* * *
Старуха стережёт село без никого вообще.
Ну как село? Считай, крестов поболе, чем дворов.
Крестов поболе, чем святых, тем более, мощей.
Ни коз, ни кошек, ни собак, ни птицы, ни коров.
Какой дорогой ни ходи, везде придёшь на край.
Какую дверь ни потяни, она летит в лицо.
Живи, как хочешь, а не то – как можешь, умирай,
Не жди, что снова нарастёт на косточки мясцо.

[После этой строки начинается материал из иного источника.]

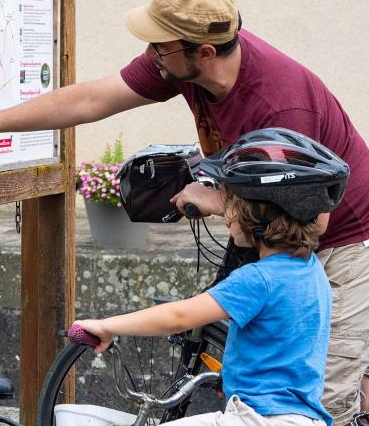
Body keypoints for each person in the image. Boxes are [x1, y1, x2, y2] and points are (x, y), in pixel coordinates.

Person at [0, 0, 369, 425]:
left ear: (204, 53)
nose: (152, 53)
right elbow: (94, 98)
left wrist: (216, 201)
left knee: (326, 394)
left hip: (343, 240)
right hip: (273, 232)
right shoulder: (181, 59)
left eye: (161, 46)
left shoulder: (281, 107)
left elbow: (314, 216)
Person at [74, 128, 350, 426]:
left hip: (260, 419)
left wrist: (105, 326)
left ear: (256, 215)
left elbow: (178, 316)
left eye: (231, 205)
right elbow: (280, 347)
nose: (226, 215)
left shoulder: (259, 279)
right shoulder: (309, 270)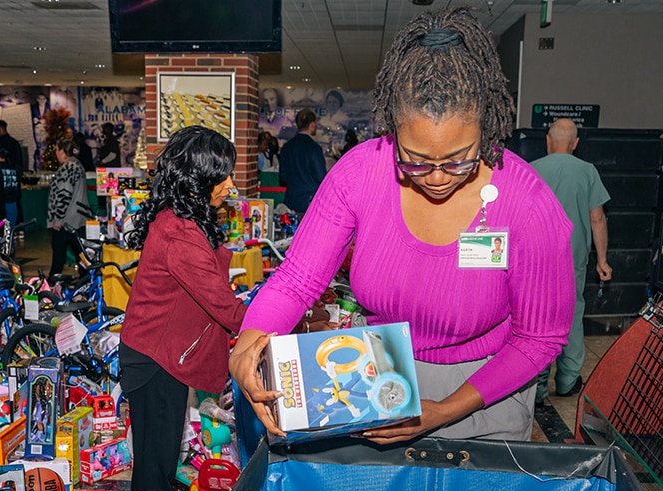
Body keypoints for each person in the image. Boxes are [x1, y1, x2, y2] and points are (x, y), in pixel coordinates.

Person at [231, 7, 576, 444]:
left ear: (487, 127)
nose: (435, 177)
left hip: (486, 392)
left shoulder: (528, 205)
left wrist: (445, 410)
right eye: (414, 160)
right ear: (392, 129)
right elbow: (297, 280)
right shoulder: (360, 173)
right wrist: (249, 342)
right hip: (377, 381)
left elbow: (538, 339)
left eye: (458, 159)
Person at [119, 126, 247, 491]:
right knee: (155, 464)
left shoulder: (181, 220)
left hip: (159, 354)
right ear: (199, 179)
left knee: (158, 457)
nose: (230, 185)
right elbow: (225, 308)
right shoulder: (180, 236)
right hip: (154, 358)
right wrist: (275, 320)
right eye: (222, 176)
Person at [530, 117, 612, 401]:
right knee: (572, 312)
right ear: (576, 144)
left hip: (536, 258)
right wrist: (602, 260)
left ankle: (537, 386)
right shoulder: (588, 171)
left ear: (548, 141)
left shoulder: (531, 170)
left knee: (536, 314)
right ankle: (567, 381)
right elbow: (597, 217)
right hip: (572, 256)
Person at [46, 137, 91, 279]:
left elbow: (64, 195)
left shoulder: (66, 168)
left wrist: (58, 219)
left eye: (57, 150)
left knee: (58, 257)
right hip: (80, 218)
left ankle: (52, 285)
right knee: (83, 257)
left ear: (62, 152)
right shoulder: (78, 165)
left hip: (66, 221)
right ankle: (87, 285)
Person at [278, 108, 327, 213]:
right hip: (310, 203)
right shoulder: (314, 148)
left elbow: (283, 178)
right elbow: (321, 177)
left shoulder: (287, 147)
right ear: (312, 125)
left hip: (290, 202)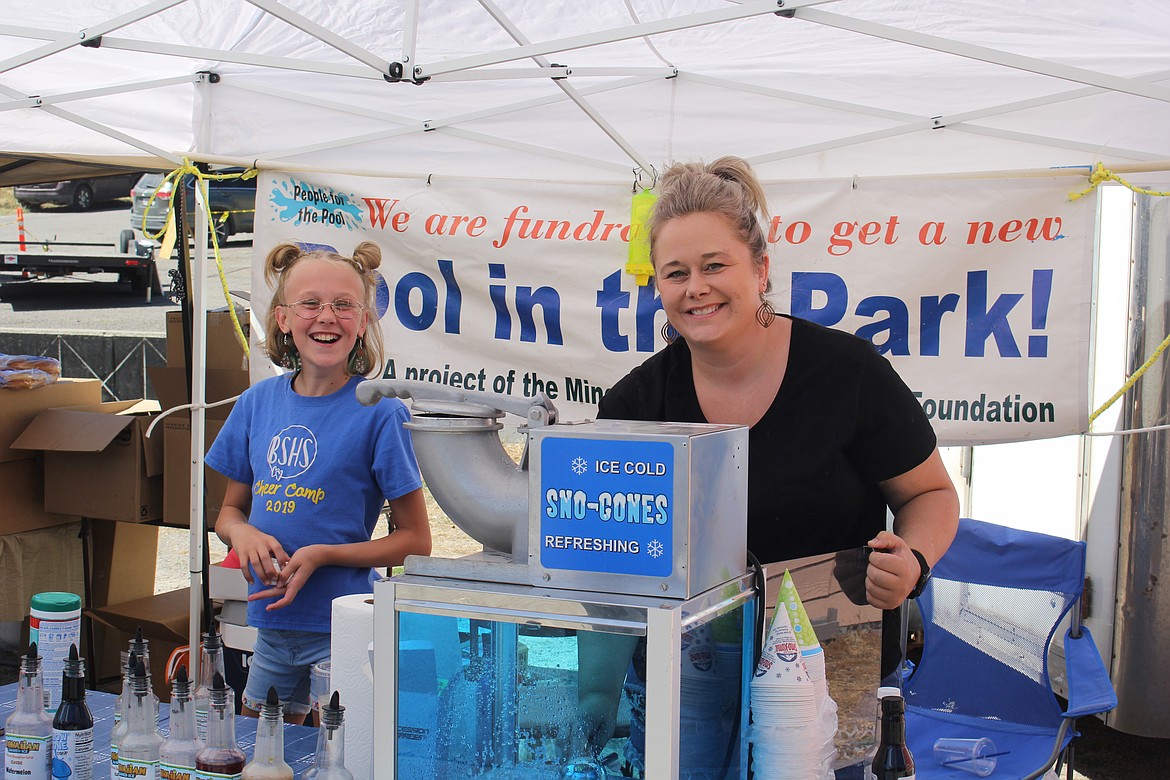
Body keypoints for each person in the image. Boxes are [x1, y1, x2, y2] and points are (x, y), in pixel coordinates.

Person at [575, 157, 960, 772]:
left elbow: (932, 495)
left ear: (760, 269)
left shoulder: (847, 374)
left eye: (714, 266)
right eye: (675, 274)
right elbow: (603, 559)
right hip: (687, 694)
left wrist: (911, 561)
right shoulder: (634, 405)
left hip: (827, 687)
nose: (694, 287)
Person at [206, 240, 431, 723]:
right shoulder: (255, 403)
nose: (326, 317)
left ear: (364, 319)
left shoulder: (381, 413)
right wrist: (242, 534)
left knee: (335, 752)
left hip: (343, 627)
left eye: (343, 305)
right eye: (310, 303)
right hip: (271, 624)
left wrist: (324, 554)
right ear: (284, 318)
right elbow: (228, 514)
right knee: (260, 748)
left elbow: (416, 541)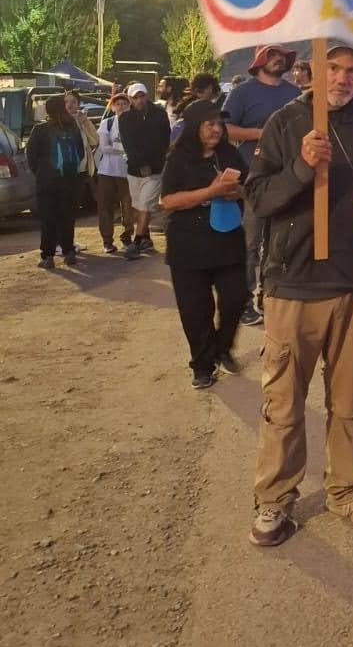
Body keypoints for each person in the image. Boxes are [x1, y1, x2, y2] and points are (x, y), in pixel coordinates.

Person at [246, 42, 353, 546]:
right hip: (294, 283)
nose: (342, 78)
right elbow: (258, 198)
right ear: (314, 71)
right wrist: (300, 166)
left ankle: (346, 488)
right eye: (333, 68)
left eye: (352, 70)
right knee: (283, 402)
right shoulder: (283, 124)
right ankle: (275, 498)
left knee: (351, 399)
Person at [159, 100, 249, 389]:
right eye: (209, 124)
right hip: (188, 245)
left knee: (236, 298)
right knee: (195, 311)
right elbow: (168, 201)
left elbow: (251, 188)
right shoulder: (179, 158)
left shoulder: (230, 154)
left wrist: (238, 191)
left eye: (219, 124)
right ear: (195, 126)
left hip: (227, 240)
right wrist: (210, 192)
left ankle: (222, 348)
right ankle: (202, 365)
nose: (216, 129)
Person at [222, 45, 298, 326]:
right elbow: (225, 129)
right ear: (260, 60)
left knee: (280, 242)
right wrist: (262, 133)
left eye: (283, 56)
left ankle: (269, 295)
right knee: (250, 243)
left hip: (288, 177)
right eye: (273, 54)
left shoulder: (294, 94)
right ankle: (243, 301)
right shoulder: (242, 93)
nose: (279, 59)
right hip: (253, 178)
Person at [26, 95, 85, 270]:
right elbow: (81, 152)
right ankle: (69, 251)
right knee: (67, 217)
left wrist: (40, 172)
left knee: (48, 218)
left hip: (47, 181)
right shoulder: (72, 126)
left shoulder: (40, 129)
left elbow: (31, 156)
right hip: (70, 180)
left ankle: (48, 256)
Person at [118, 83, 171, 260]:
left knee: (145, 205)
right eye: (136, 97)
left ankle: (137, 242)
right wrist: (140, 163)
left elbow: (164, 140)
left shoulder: (160, 114)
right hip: (134, 170)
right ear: (130, 99)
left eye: (142, 96)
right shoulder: (125, 118)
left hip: (155, 170)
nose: (140, 100)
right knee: (138, 205)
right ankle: (145, 238)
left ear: (147, 96)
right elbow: (128, 144)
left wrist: (155, 162)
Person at [95, 93, 136, 252]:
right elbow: (104, 147)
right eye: (117, 104)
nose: (121, 107)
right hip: (107, 171)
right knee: (105, 206)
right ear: (112, 107)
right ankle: (107, 241)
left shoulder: (135, 124)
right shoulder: (107, 123)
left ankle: (127, 237)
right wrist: (125, 149)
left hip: (127, 172)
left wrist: (120, 148)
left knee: (128, 206)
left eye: (124, 104)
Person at [64, 90, 99, 192]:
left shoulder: (84, 119)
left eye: (73, 102)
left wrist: (84, 124)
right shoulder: (59, 121)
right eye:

Где было тёплое сельпо, пропахшее халвой,
Теперь сарай, где был сарай – размокшее гнильё.
Так страшно воют поезда за вздох до узловой,
Что на верёвке бельевой заходится бельё.
Подол, тяжёлый от песка, истёрся в бахрому.

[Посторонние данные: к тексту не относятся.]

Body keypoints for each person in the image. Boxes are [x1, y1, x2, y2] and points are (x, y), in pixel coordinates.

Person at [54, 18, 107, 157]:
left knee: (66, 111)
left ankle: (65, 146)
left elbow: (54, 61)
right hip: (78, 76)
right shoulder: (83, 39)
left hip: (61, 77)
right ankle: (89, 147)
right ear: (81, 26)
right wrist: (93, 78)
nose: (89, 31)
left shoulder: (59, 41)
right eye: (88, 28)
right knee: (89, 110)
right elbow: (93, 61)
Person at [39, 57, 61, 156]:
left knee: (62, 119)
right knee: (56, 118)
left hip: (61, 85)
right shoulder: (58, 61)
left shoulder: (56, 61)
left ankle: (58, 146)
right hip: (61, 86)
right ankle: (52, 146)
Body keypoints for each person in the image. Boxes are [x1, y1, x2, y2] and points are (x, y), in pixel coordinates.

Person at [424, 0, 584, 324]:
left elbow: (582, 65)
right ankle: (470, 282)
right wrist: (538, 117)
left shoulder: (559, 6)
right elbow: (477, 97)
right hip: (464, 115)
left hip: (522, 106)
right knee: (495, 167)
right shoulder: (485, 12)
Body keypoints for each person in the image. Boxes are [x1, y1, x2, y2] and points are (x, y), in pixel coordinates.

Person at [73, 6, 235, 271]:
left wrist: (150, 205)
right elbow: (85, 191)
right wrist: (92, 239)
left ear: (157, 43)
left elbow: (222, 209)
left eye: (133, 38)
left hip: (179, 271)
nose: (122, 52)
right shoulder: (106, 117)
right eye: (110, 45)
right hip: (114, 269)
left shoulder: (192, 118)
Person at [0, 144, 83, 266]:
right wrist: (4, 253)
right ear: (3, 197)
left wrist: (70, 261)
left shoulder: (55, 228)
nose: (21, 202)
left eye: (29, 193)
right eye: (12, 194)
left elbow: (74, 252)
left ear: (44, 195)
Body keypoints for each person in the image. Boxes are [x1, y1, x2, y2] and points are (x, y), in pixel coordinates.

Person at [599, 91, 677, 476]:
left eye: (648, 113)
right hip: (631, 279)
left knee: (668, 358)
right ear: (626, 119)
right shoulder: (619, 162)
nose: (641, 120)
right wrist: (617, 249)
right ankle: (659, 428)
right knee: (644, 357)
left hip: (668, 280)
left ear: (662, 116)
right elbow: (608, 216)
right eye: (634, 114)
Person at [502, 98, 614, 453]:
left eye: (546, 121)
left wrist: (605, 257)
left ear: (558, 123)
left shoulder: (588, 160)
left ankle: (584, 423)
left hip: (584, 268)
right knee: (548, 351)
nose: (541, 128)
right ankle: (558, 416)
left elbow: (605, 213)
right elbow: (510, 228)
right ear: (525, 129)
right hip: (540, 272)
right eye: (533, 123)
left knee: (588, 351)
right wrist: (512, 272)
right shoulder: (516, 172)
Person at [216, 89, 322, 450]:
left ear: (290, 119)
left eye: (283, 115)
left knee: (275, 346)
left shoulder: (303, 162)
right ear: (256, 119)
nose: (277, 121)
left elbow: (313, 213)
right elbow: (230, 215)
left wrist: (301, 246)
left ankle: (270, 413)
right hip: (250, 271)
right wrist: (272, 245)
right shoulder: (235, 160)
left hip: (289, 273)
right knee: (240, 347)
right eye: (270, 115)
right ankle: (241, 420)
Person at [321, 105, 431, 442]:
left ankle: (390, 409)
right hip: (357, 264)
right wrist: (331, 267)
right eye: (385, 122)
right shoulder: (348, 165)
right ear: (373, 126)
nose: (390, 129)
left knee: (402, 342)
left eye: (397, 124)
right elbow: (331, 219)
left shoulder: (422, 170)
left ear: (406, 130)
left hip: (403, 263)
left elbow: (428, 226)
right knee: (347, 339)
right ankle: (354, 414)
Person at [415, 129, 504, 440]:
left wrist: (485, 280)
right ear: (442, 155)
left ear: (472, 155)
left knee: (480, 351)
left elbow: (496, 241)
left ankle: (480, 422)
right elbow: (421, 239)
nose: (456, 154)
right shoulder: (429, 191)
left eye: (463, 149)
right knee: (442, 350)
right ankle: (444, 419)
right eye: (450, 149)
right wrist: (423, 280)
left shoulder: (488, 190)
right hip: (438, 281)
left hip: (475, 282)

И ткань свидетельствует связь основы и утка.
На колокольне не звонят, да было бы кому,
Да хоть бы ересью какой согреться в два глотка.
Глотай, пока не обожжёт притихшее внутри.
Пока не выклюет июль гляделки белены,
Пока не бросится река от берега, смотри:
Здесь были мы, здесь были мы, здесь, помнишь, были мы.
ВАЛЕРА
В сорок девятом папа учился в пятом –
Пить самогон, терзаться, ругаться матом.
Вот. А Валера вышел в пятидесятом –
Кража-то ладно, после – побег, куда там.
Как перочинный ножик на «си» заточен,
«Я, – говорил Валера, – поеду в Сочи».
Как флажолетит лезвие голубое.
«Хочешь, братишка, в Сочи возьму с собою?
Эту Сибирь и эту её погоду…» –
И проводил изящно рукой по горлу.
«Я накатался в вашем, кузен, трамвае,
Были такие даже, что узнавали.
Что, – говорил Валера, – таращишь зенки?
Я, не пойми превратно, снимаю пенки».
Кресло в партере – это всегда Валере.
Столик в «Огнях Ривьеры» – всегда Валеры.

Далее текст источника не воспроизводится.